Joel Magid, the Portland musician who earlier this month announced via Facebook that he'd sexually assaulted someone appeared in an interview on KGW, and it's bad.
Magid admits to the assault he described in that post, but denied a second he's been accused of—an accusation that, it's worth noting, preceded his Facebook post (see below).
"I've paid for my one crime more than I think I expected to," he said at one point in the interview. To see public scrutiny as an excessive punishment for a crime says a lot about the way our legal system fails victims of sexual assault. It's a punishment of a kind, sure, but it's one that includes no legal ramifications—something that's all too common in the case of sexual assault. According to the Rape, Abuse, and Incest National Network, only 6 out of 1000 perpetrators of sexual assault will see prison time for it.
But yes, tell me more about how criticism is an excessive punishment for a crime.
I could shout about rape statistics all day—how common it is, how rare false reports really are—but I don't have all day to hide in the whiskey and crying closet, and neither do you. Instead, here's Portland Mercury news reporter Doug Brown, who posted the following on Twitter in response to the interview—including some key transcription of material later deleted by KGW.
1 - I transcribed (& recorded some https://t.co/nF6TqtTzpO) @ChrisWillisKGW's intwv w/ sexual assaulter Joel Magid b4 @KGWNews took it down
— doug brown (@dougbrown8) September 22, 2016
2- here's how @ChrisWillisKGW framed a question to Joel Magid, about a woman who's long said he raped her: "These crazy claims" pic.twitter.com/gm1I6exmX4
— doug brown (@dougbrown8) September 22, 2016
Keep in mind, @ChrisWillisKGW, this woman has said Joel Magid raped her long before he made his Facebook apology for another sexual assault
— doug brown (@dougbrown8) September 22, 2016
4 - @ChrisWillisKGW you're framing the woman publicly describing her long-term trauma as a crazy opportunist.

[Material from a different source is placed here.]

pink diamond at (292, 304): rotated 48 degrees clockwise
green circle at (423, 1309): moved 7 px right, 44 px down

— doug brown (@dougbrown8) September 22, 2016
5- @ChrisWillisKGW and you're framing EVERY potential survivor who may come forward with their story as a crazy opportunist
— doug brown (@dougbrown8) September 22, 2016
This problematic framing is also all too common, even from ostensibly serious journalists. From media handling of the Columbia rape case to the story of this botched rape investigation to school administrators' inadequate responses to sexual assault, we've seen it again and again: Victims are discredited by everyone from reporters to law enforcement to onlookers based on sweeping misunderstandings of what rape and sexual assault actually look like and how they affect people. Media narratives that reinforce these myths aren't just misleading: They have the potential to make victims less likely to come forward, for fear of not being believed. That interview is bonkers, yes, but it's also potentially dangerous.

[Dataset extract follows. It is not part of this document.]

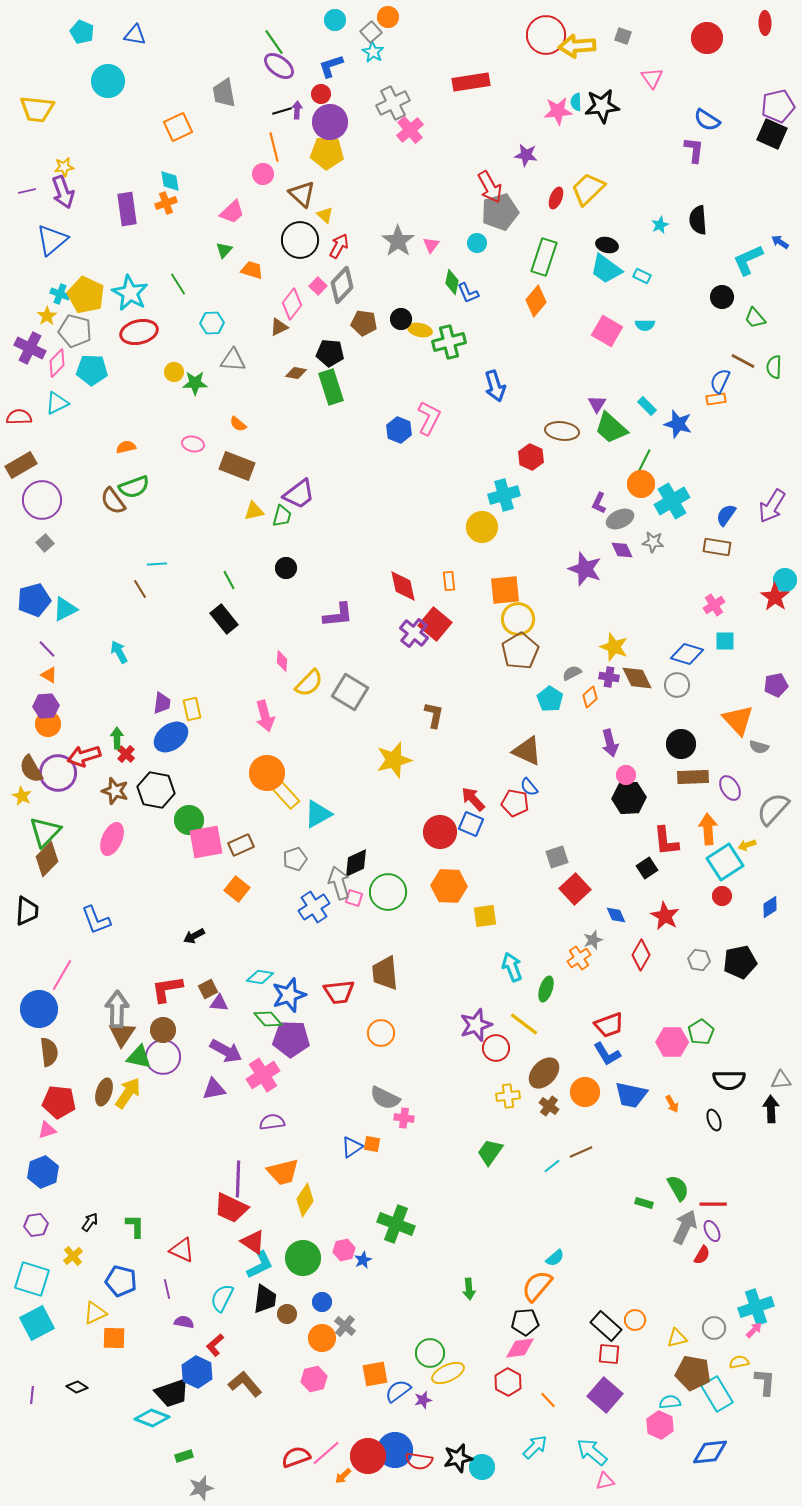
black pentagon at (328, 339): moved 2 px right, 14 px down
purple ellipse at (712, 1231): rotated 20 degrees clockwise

But back to Doug, because KGW's response here also speaks volumes:
16 - @KGWNews I transcribed most the interview (and just paraphrased a number of @ChrisWillisKGW's bumbling questions). I can tweet that out
— doug brown (@dougbrown8) September 22, 2016
17 - you assholes are making me do this on my day off @KGWNews @ChrisWillisKGW
— doug brown (@dougbrown8) September 22, 2016
18- @KGWNews I'm putting my transcript/notes of @ChrisWillisKGW's Joel Magid interview in a publicly available Google Doc right now.